Dataset items:
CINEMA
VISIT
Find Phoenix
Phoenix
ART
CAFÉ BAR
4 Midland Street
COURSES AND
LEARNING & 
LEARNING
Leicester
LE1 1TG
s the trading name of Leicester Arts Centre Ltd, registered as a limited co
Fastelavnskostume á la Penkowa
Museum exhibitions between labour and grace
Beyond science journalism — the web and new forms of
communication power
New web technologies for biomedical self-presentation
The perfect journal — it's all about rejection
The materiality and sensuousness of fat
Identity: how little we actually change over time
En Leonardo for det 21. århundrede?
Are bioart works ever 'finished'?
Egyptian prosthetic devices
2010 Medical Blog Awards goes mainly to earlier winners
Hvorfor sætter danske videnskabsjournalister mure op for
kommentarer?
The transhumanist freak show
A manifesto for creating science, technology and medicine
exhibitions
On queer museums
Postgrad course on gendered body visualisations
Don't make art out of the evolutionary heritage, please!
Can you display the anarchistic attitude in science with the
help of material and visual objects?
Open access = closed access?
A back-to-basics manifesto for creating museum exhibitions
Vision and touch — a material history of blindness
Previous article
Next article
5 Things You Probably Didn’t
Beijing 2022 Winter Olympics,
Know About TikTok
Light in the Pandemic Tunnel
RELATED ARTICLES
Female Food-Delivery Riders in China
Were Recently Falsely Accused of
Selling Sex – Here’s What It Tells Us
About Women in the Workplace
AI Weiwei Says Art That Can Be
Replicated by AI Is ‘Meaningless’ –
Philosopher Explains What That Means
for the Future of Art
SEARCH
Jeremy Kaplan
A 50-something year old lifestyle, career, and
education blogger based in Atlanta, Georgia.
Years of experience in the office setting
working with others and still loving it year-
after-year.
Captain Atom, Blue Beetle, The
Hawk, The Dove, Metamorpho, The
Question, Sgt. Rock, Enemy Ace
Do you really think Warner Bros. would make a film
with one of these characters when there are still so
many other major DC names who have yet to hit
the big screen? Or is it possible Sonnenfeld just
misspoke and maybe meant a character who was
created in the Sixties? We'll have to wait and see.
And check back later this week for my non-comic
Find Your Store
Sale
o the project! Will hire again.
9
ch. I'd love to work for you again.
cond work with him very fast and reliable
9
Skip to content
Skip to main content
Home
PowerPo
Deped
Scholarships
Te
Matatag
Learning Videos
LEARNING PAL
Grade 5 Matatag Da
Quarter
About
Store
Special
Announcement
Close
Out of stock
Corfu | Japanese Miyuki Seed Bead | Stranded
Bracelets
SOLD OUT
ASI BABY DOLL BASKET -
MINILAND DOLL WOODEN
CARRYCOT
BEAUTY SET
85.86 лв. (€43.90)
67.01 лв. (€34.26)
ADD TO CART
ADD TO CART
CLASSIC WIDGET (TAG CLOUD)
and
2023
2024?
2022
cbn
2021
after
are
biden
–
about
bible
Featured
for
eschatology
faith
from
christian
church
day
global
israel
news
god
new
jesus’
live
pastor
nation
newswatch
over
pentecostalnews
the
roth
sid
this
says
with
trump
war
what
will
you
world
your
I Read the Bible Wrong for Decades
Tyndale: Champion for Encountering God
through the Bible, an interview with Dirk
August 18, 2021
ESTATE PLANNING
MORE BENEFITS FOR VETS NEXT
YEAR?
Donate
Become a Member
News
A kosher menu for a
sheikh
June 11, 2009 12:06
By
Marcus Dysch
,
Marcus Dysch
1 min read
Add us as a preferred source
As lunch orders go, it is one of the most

_WORK INSTRUCTIONS:_
Can you copy every line of all the items above, word for word and in the same order?

_EXPECTED ANSWER:_
CINEMA
VISIT
Find Phoenix
Phoenix
ART
CAFÉ BAR
4 Midland Street
COURSES AND
LEARNING & 
LEARNING
Leicester
LE1 1TG
s the trading name of Leicester Arts Centre Ltd, registered as a limited co
Fastelavnskostume á la Penkowa
Museum exhibitions between labour and grace
Beyond science journalism — the web and new forms of
communication power
New web technologies for biomedical self-presentation
The perfect journal — it's all about rejection
The materiality and sensuousness of fat
Identity: how little we actually change over time
En Leonardo for det 21. århundrede?
Are bioart works ever 'finished'?
Egyptian prosthetic devices
2010 Medical Blog Awards goes mainly to earlier winners
Hvorfor sætter danske videnskabsjournalister mure op for
kommentarer?
The transhumanist freak show
A manifesto for creating science, technology and medicine
exhibitions
On queer museums
Postgrad course on gendered body visualisations
Don't make art out of the evolutionary heritage, please!
Can you display the anarchistic attitude in science with the
help of material and visual objects?
Open access = closed access?
A back-to-basics manifesto for creating museum exhibitions
Vision and touch — a material history of blindness
Previous article
Next article
5 Things You Probably Didn’t
Beijing 2022 Winter Olympics,
Know About TikTok
Light in the Pandemic Tunnel
RELATED ARTICLES
Female Food-Delivery Riders in China
Were Recently Falsely Accused of
Selling Sex – Here’s What It Tells Us
About Women in the Workplace
AI Weiwei Says Art That Can Be
Replicated by AI Is ‘Meaningless’ –
Philosopher Explains What That Means
for the Future of Art
SEARCH
Jeremy Kaplan
A 50-something year old lifestyle, career, and
education blogger based in Atlanta, Georgia.
Years of experience in the office setting
working with others and still loving it year-
after-year.
Captain Atom, Blue Beetle, The
Hawk, The Dove, Metamorpho, The
Question, Sgt. Rock, Enemy Ace
Do you really think Warner Bros. would make a film
with one of these characters when there are still so
many other major DC names who have yet to hit
the big screen? Or is it possible Sonnenfeld just
misspoke and maybe meant a character who was
created in the Sixties? We'll have to wait and see.
And check back later this week for my non-comic
Find Your Store
Sale
o the project! Will hire again.
9
ch. I'd love to work for you again.
cond work with him very fast and reliable
9
Skip to content
Skip to main content
Home
PowerPo
Deped
Scholarships
Te
Matatag
Learning Videos
LEARNING PAL
Grade 5 Matatag Da
Quarter
About
Store
Special
Announcement
Close
Out of stock
Corfu | Japanese Miyuki Seed Bead | Stranded
Bracelets
SOLD OUT
ASI BABY DOLL BASKET -
MINILAND DOLL WOODEN
CARRYCOT
BEAUTY SET
85.86 лв. (€43.90)
67.01 лв. (€34.26)
ADD TO CART
ADD TO CART
CLASSIC WIDGET (TAG CLOUD)
and
2023
2024?
2022
cbn
2021
after
are
biden
–
about
bible
Featured
for
eschatology
faith
from
christian
church
day
global
israel
news
god
new
jesus’
live
pastor
nation
newswatch
over
pentecostalnews
the
roth
sid
this
says
with
trump
war
what
will
you
world
your
I Read the Bible Wrong for Decades
Tyndale: Champion for Encountering God
through the Bible, an interview with Dirk
August 18, 2021
ESTATE PLANNING
MORE BENEFITS FOR VETS NEXT
YEAR?
Donate
Become a Member
News
A kosher menu for a
sheikh
June 11, 2009 12:06
By
Marcus Dysch
,
Marcus Dysch
1 min read
Add us as a preferred source
As lunch orders go, it is one of the most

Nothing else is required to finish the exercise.